◆ **EXERCISE REQUIREMENTS**
Work out how many lines of the listing hold the string "Rendered", then answer with that number and nothing else.
------ PROVIDED DATA ------
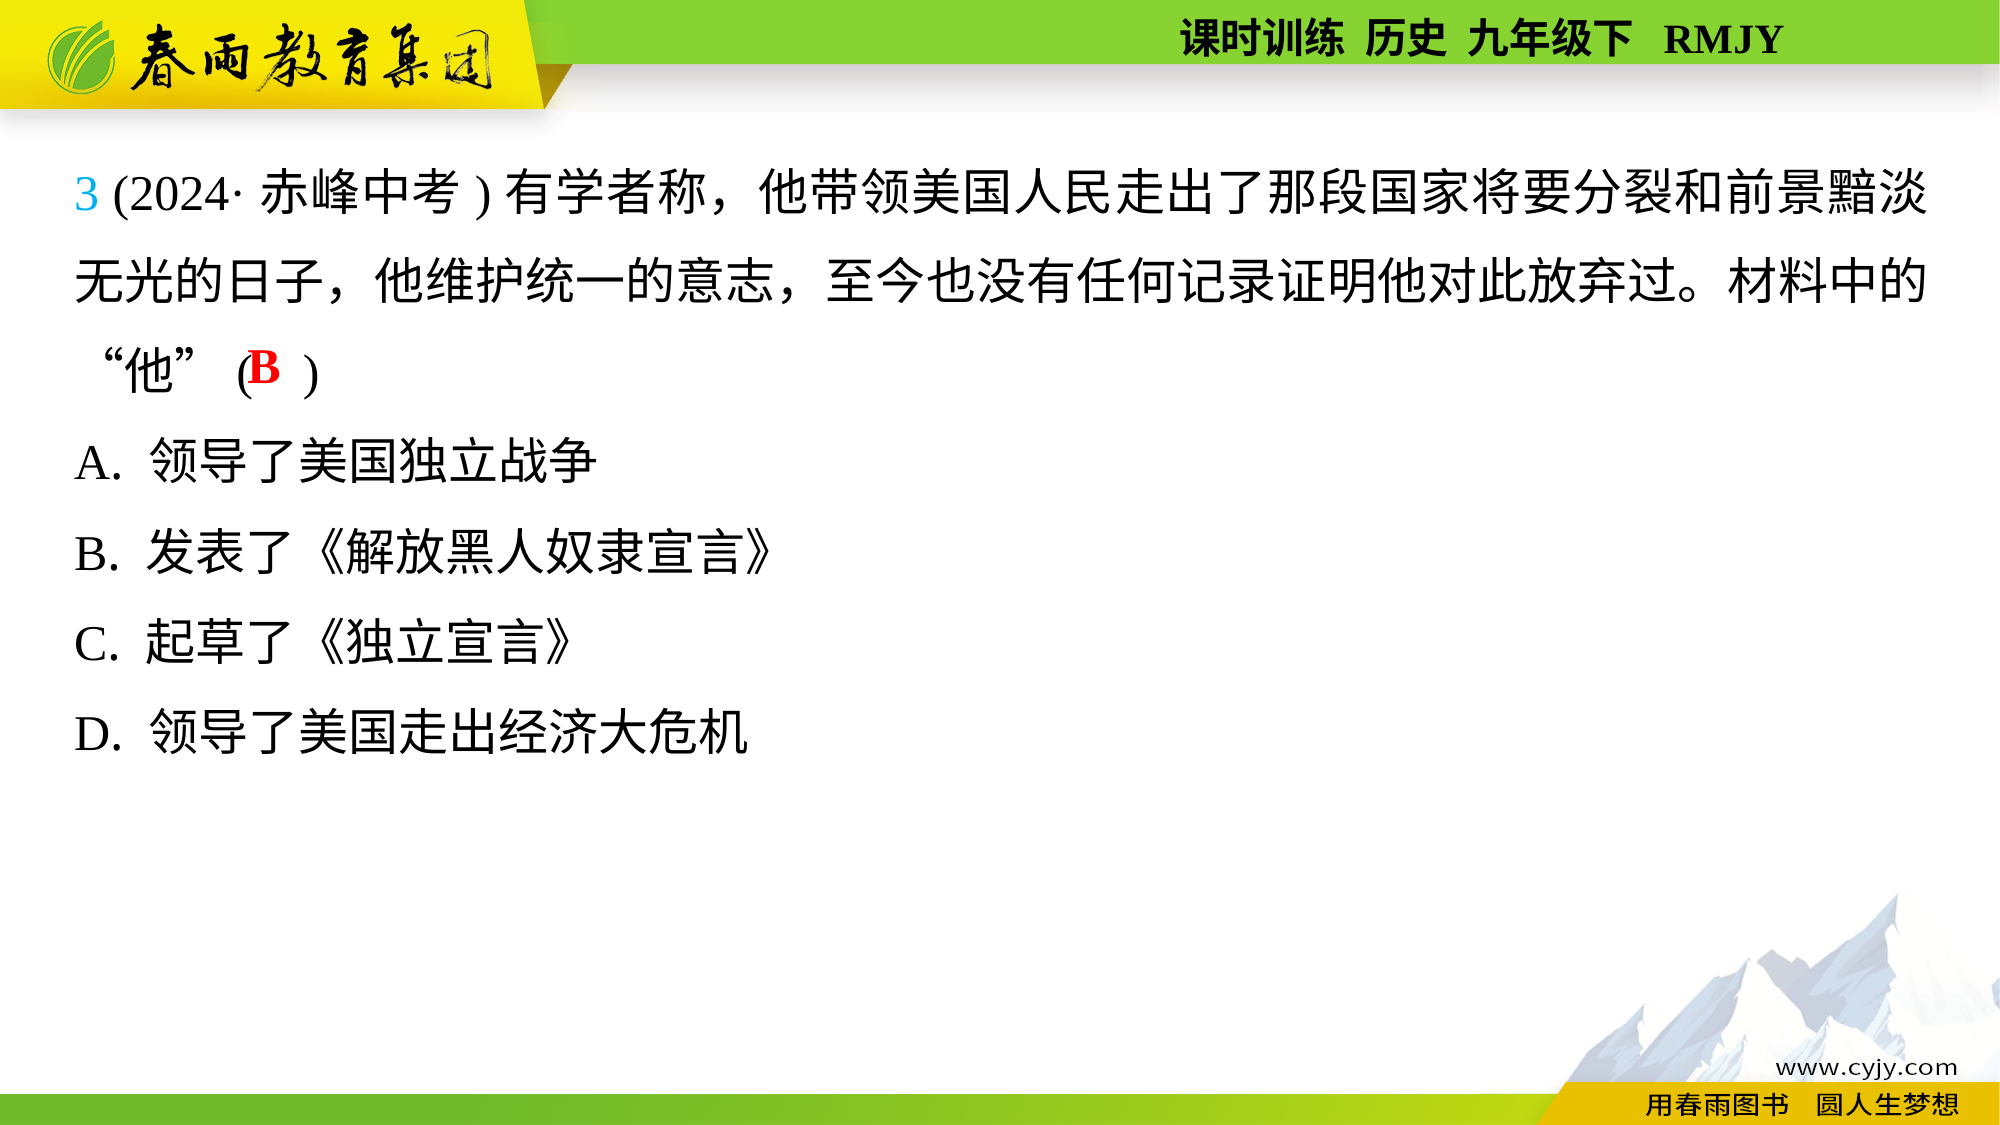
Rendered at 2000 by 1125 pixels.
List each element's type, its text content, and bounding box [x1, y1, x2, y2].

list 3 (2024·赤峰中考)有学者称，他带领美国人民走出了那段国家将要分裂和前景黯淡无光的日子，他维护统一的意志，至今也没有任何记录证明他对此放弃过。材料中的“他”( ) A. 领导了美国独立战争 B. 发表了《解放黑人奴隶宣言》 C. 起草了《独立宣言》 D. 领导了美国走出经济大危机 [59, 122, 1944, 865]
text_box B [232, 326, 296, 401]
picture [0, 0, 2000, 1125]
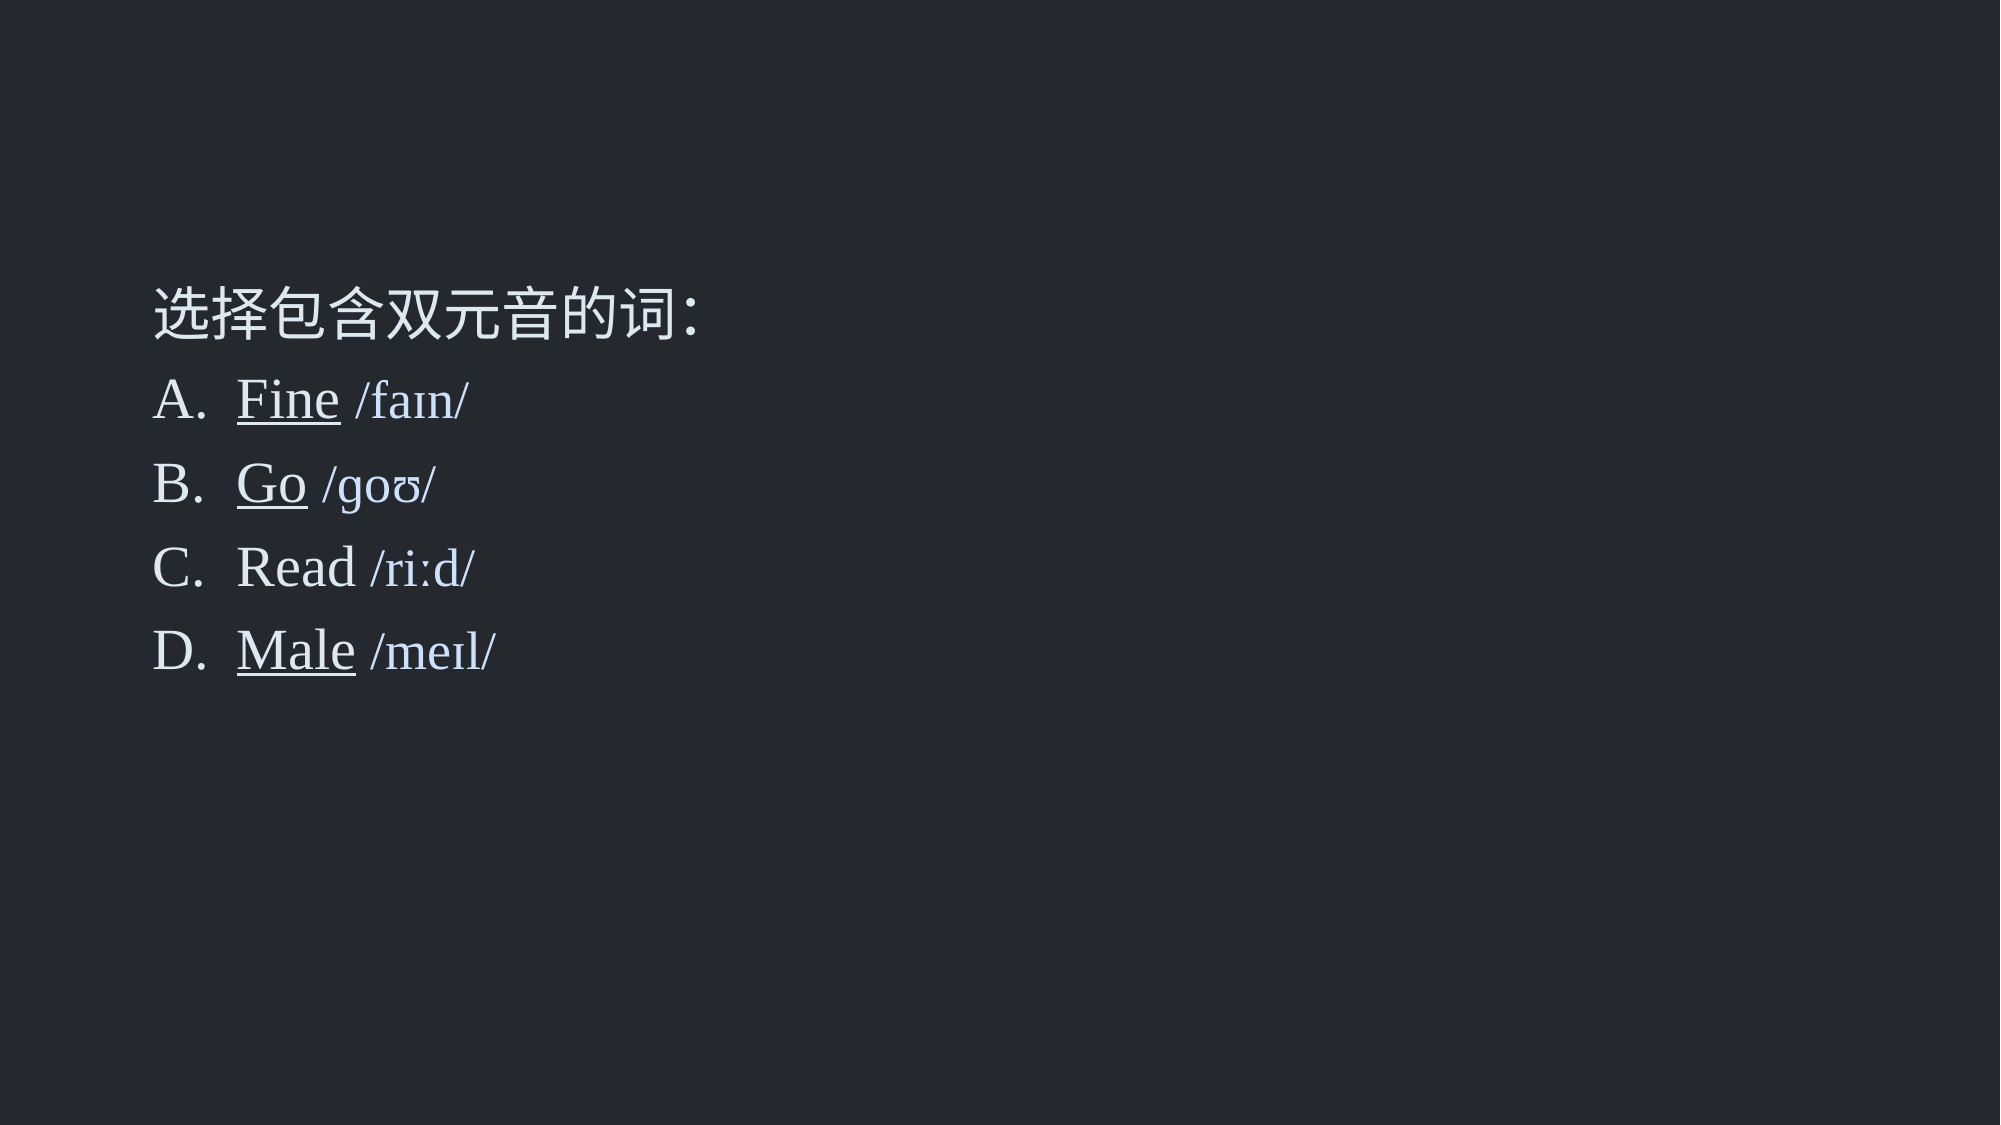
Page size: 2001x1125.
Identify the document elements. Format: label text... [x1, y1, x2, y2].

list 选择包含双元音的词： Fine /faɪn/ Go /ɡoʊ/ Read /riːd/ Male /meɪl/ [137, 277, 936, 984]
------
------ PROVIDED DATA ------
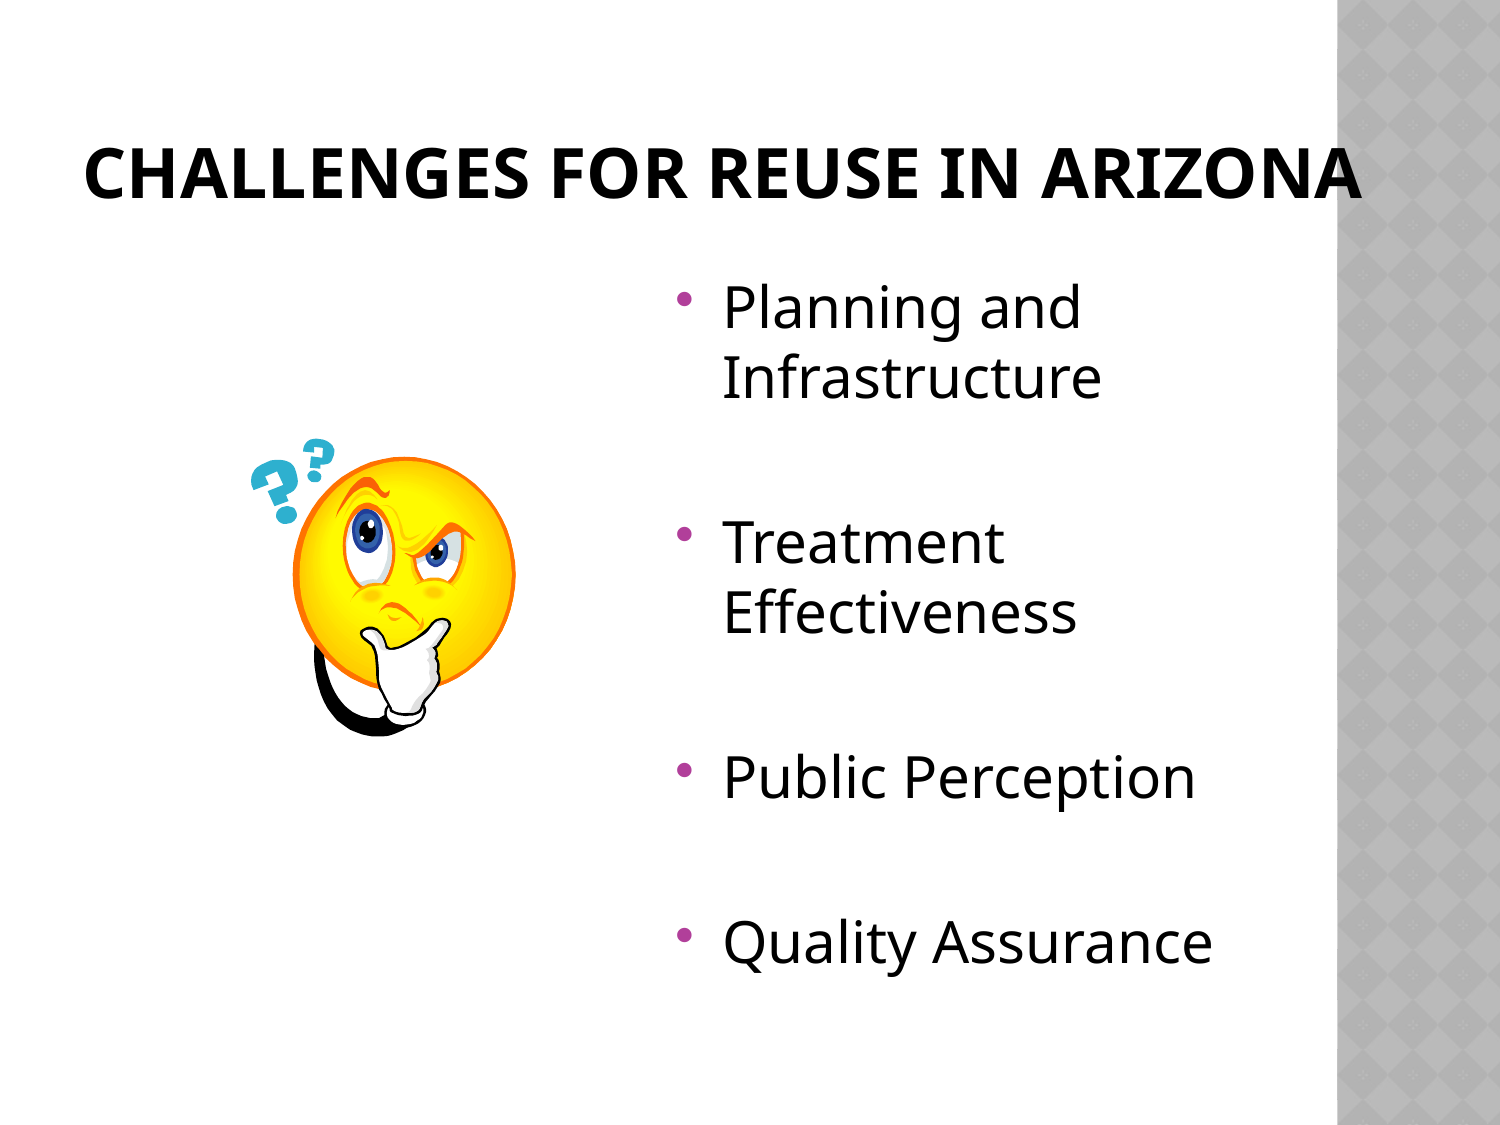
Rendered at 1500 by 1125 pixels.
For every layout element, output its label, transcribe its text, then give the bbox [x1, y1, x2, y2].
------
◆ **RESPONSE TO THIS TASK**
2